TATAPANNYA terlihat sendu, sesekali ia menengok ke kiri dan ke kanan. Di depannya bungkusan kripik pisang yang dijualnya masih menumpuk. Jalan Maleo, tempat dirinya berjualan kripik pisang Selasa tadi (5/4) tampak lengang.
Adalah Pak Zainuddin (51 tahun) warga Tanjung Manimbaya Masomba Palu Selatan. Penjual kripik pisang yang memulai jualannya sejak 2018 usai tsunami.
Harga kripik pisang yang dijualnya terbilang cukup murah, sebungkus hanya 5 ribu rupiah. Pisang itu dikemas dengan rapi dan bersih. Ada dua rasa, original dan rasa bumbu balado.

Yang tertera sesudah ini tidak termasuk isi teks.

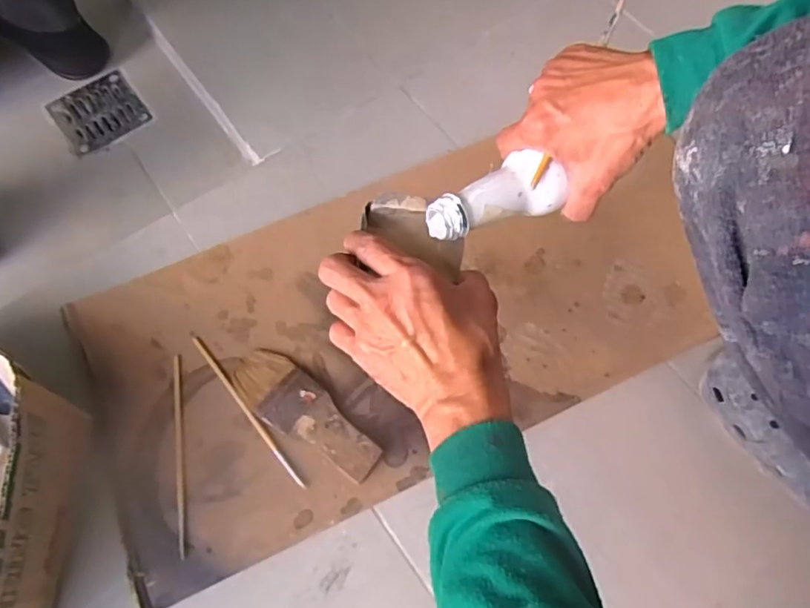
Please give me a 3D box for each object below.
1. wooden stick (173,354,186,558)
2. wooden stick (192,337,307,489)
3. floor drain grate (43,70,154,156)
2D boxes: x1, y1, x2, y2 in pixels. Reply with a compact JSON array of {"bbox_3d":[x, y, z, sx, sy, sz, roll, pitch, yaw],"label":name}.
[{"bbox_3d":[-0.198,0.128,0.518,0.008,0.004,0.173,-9,67,-3],"label":"wooden stick"},{"bbox_3d":[-0.143,0.093,0.527,0.007,0.011,0.174,-37,71,-14],"label":"wooden stick"},{"bbox_3d":[-0.378,-0.237,0.731,0.096,0.007,0.097,-35,71,-15],"label":"floor drain grate"}]

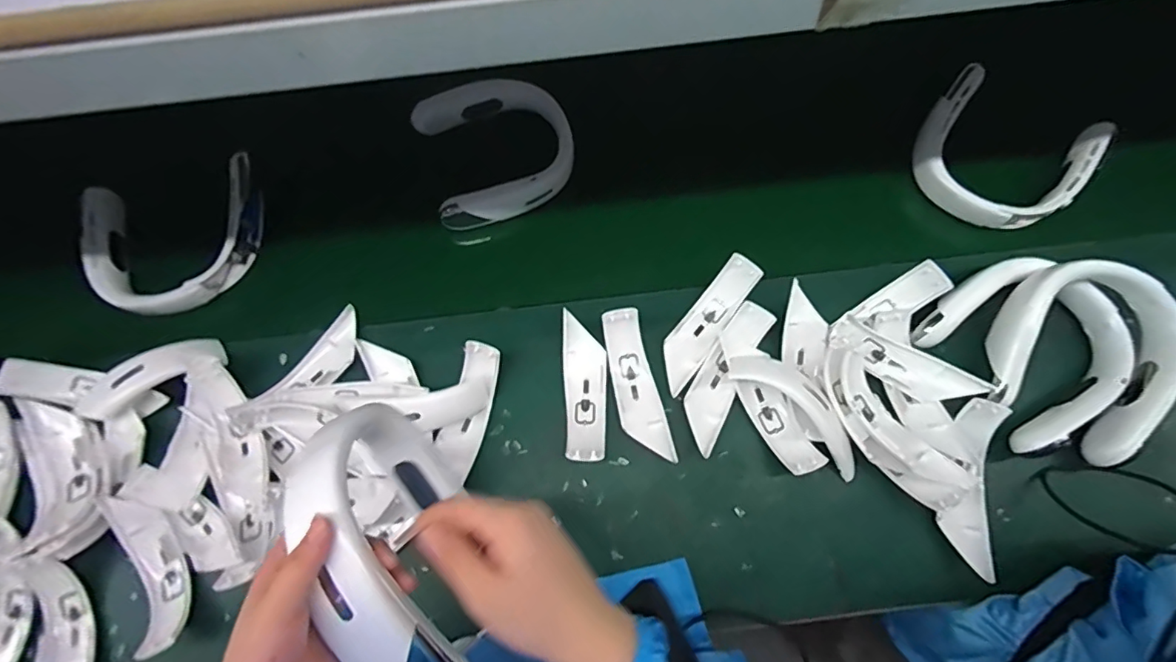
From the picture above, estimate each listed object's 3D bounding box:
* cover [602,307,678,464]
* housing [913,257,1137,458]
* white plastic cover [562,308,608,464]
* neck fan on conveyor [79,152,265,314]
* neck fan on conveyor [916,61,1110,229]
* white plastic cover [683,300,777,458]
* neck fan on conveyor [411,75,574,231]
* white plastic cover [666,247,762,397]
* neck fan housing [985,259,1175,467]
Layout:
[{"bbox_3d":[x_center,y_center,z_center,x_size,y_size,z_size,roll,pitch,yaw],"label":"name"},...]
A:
[{"bbox_3d":[0.055,0.063,0.607,0.050,0.047,0.172,-13,73,-2],"label":"cover"},{"bbox_3d":[0.506,0.010,0.600,0.199,0.036,0.188,-35,75,-8],"label":"housing"},{"bbox_3d":[-0.002,0.063,0.614,0.052,0.040,0.174,-3,73,1],"label":"white plastic cover"},{"bbox_3d":[-0.541,-0.118,0.689,0.193,0.070,0.196,-9,73,-1],"label":"neck fan on conveyor"},{"bbox_3d":[0.537,-0.229,0.687,0.199,0.049,0.182,33,77,11],"label":"neck fan on conveyor"},{"bbox_3d":[0.157,0.053,0.610,0.055,0.035,0.182,30,76,11],"label":"white plastic cover"},{"bbox_3d":[-0.121,-0.245,0.715,0.197,0.071,0.183,-15,73,-2],"label":"neck fan on conveyor"},{"bbox_3d":[0.140,-0.010,0.633,0.050,0.041,0.175,33,89,11],"label":"white plastic cover"},{"bbox_3d":[0.539,0.026,0.571,0.166,0.060,0.194,29,76,10],"label":"neck fan housing"}]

“Saya sudah lama berjualan kripik pisang. Sebenarnya saya ini buruh bangunan, karena tidak ada proyek bangunan terpaksa saya jualan kripik pisang lagi. Biasanya istri saya yang berjualan di sini kalau saya lagi ada kerjaan,” ungkap Zainuddin kepada MAL Online, Selasa (5/4).
Menurutnya, setiap hari dia memproduksi keripik pisang ini. Setandan pisang sepatu bisa menghasilkan 60 hingga 70 bungkus.
“Berapa juga keuntungan dari kripik pisang ini. Apalagi harga minyak goreng lagi mahal. Setandan pisang hanya bisa meraup keuntungan 100 ribu,” ujarnya.
Kadang kala Zainuddin berangan mau berjualan di toko sendiri tanpa harus berjualan dipinggir jalan yang panas dan berdebu. Namun tempat tinggalnya sendiri bersama istri dan kedua anaknya masih kontrak.
Sebenarnya, tanggungan hidupnya tidak banyak, hanya saja anak pertamanya sudah kuliah, sehingga berbagai kebutuhan mendadak yang tak terduga selalu saja menyeret isi dompetnya.
“Saya berharap semoga di bulan suci Ramadhan ini jualannya laris, mendapat berkah dari Allah, sehingga saya bersama keluarga bisa juga menikmati indahnya Hari Raya Idul Fitri dengan pakai baju baru dan makanan enak,” ujar Zainuddin tersenyum malu-malu.